Bringing order to teaching chaos
Like anyone with a serious interest in mathematics, it seemed essential to Kynigos and a team of fellow researchers to try to bring order to the chaos.
Working in the EU-funded ReMath project, the team developed new teaching aids, in the form of software tools known as Dynamic Digital Artefacts (DDAs), and a comprehensive set of Pedagogical Plans for teachers to use within the guidelines of national education curricula. The results of their efforts have been put to the test in schools across Europe and are being commercialised by three spin-off companies.
“The state-of-the-art tools and Pedagogical Plans cover a wide variety of mathematical fields,” Kynigos, who coordinated the ReMath project, says. “Some use traditional mathematical representations while others are more like interactive games that show the role maths plays in the real world.”
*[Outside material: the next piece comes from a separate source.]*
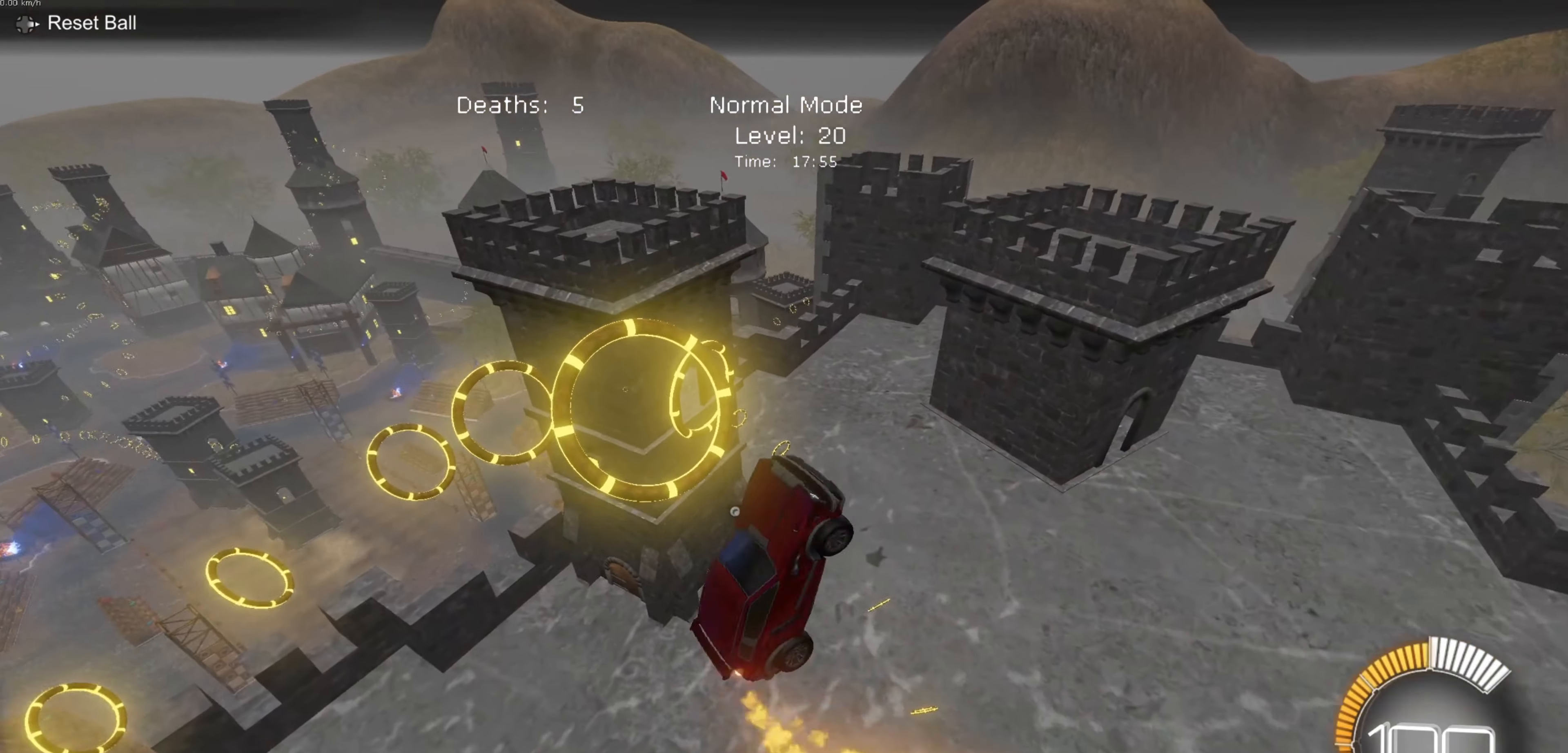
{"dt_ms": 500, "buttons": ["L1"], "left_stick": "down-right", "events": [[67, "left_stick", "down"], [200, "left_stick", "center"], [367, "left_stick", "down-right"], [434, "B", "up"]]}
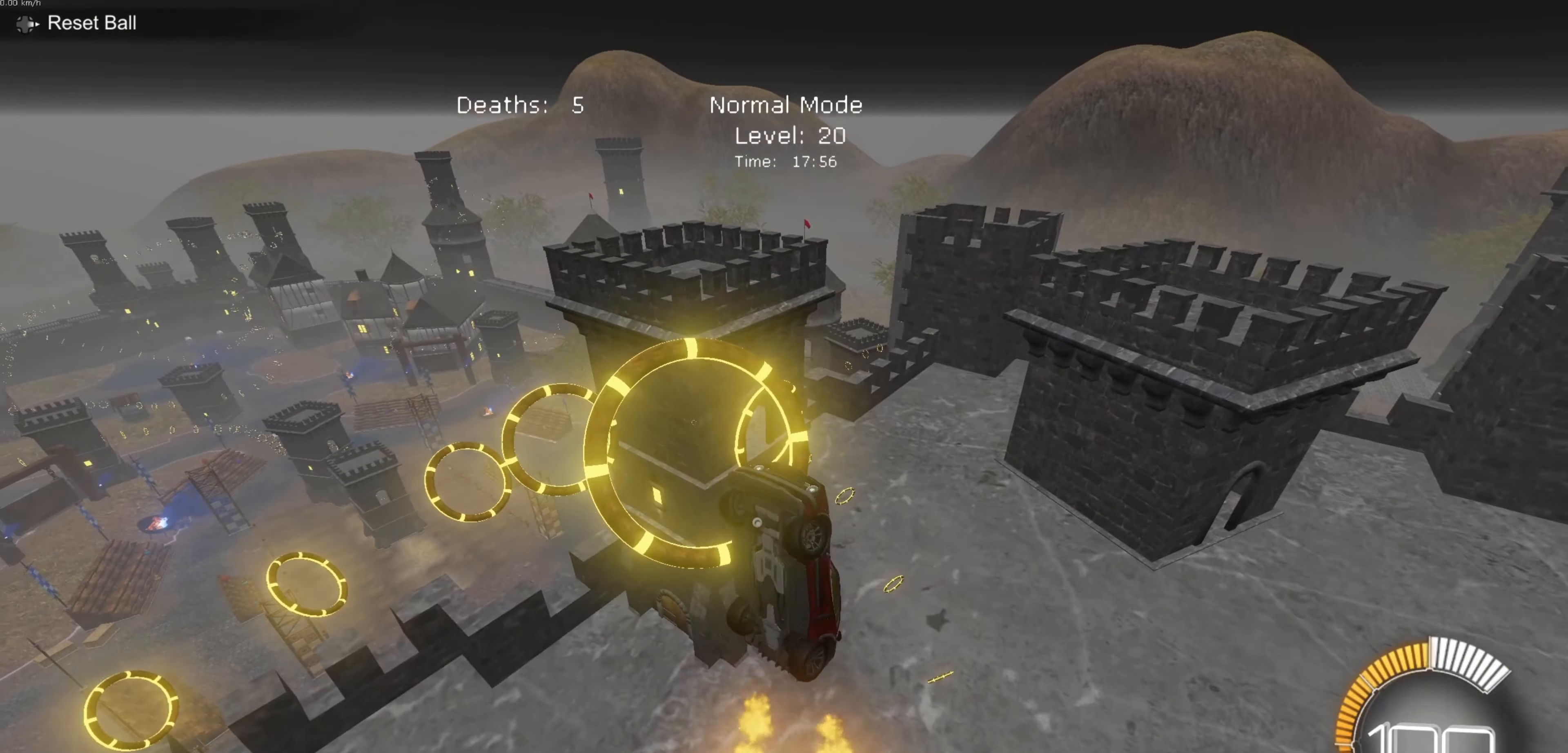
{"dt_ms": 501, "buttons": ["B", "L1"], "left_stick": "down", "events": [[67, "left_stick", "up-left"], [267, "B", "down"], [267, "left_stick", "down"]]}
For example, MoPix, one of the DDAs developed by the team, uses animation and games to explain Newtonian formulas. Another program called MaLT provides students with a set of programmable mathematical controllers with which to manipulate objects in a virtual environment.
“The tools are designed to make students think and help them learn how maths works in the real world in a way that is fun and engaging. The tools are not there to help them regurgitate a mathematical formula for a test,” the ReMath coordinator notes.
The introduction of this interactive style of teaching can have a dramatic effect in classrooms, something the ReMath researchers witnessed for themselves during trials conducted in high schools in the United Kingdom, France, Italy and Greece.
Is this really maths class?
While some teachers took time to warm to the idea and adjust their teaching style accordingly, they quickly came to see the benefits as students showed more interest in class and found it easier to grasp difficult mathematical concepts, Kynigos says.
“Many students commented that they didn’t even feel like they were in maths class at all,” he notes.
By themselves, the tools can only go so far toward improving mathematics education. But used alongside structured Pedagogical Plans, such as those developed by the ReMath researchers, they have the potential to fundamentally change the way maths is taught and, in turn, students’ perception and grasp of the subject.
“The tools and the Pedagogical Plans, which we have translated into five languages and adapted for different curricula, are quite flexible so they can fit into different school systems and teaching methods,” Kynigos explains.
Three of the project partners – the LEIBNIZ Laboratory of the Université Joseph Fourier in France, the Istituto Tecnologie Didattiche (CNR-ITD) in Italy, and the Educational Technology Lab of the University of Athens – have set up spin-off companies to commercialise some of the tools.
The LEIBNIZ team founded Aristod in order to sell Aplusix, an interactive editor of algebraic expressions, while the ITD group set up DiDiMa to market ALNUSET, a dynamic system for teaching algebra, numerical sets and functions in secondary schools. In addition, the Educational Technology Lab has created Polymechanon, a science theme park in Greece containing a set of serious collaborative games using technologies from two of the DDAs: MaLT and Cruislet, a vector-driven geographic navigator.
“Since the exhibit was set up at the beginning of October 2009 [many thousands of] schoolchildren have visited it on school trips,” Kynigos notes. “It shows that there is definitely interest in maths if it is presented the right way.”
The partners behind the ReMath project, which received funding from the European Commission’s Sixth Framework Programme, plan to present the results of their work at the 34th World Conference on the Psychology of Mathematics Education taking place in Brazil in July. They hope to elicit interest from public school systems and private education providers for their new approach to mathematics education.